オーバーラップ試みるも、「ピッチ」が悪く、滑って転倒。速攻のカウンターを食らう。 

オーパーラップ弾き【おおばあらっぷびき】

「かぶせ弾き」とも言い、様々な門下・年代のおけいこニストが集うセミナーや講習会の練習室などで時折見かけられる。

年長者が、傍らで必死に練習する年少者をからかう目的で、同じ曲をかぶせて弾いて面白がること。

ブルッフ、ラロ、クライスラー・・・ ああ、懐かしいなあ、という懐旧と、こんな曲なら楽勝で弾けるもんね、という優越感に浸りたい気持ちもあるのだろうか。

もっとも、からかうつもりが、強烈な逆襲にあってしまう場合も往々にしてあるのが、この世界の怖ろしいところ。
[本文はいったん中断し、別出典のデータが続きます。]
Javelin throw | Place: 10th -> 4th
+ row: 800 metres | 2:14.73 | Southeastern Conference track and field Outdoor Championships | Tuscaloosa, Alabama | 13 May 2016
「おっ、小学生のくせに、メンコンなんか弾いてるのかい。よし、オーバーラップ攻撃開始!」と意地悪な高校生。

メンコン第1楽章冒頭から数小節、「かぶせ弾き」が進行したところで、小学生が突然弾くのをやめる。

そして、ひと言。

「あのお、お兄さん。すみませんけど、かぶせて弾くんなら、せめてもう少しましな音程でお願いできません? 音程悪すぎだし。」

ギャフン!

年長者たるもの、「かぶせ弾き」などという低劣な行為に走るのではなく、例えば暗譜しているその曲のオケパートを弾いてコラボしてあげるとか、もっとレヴェルの高いところを示してもらいたいものだ。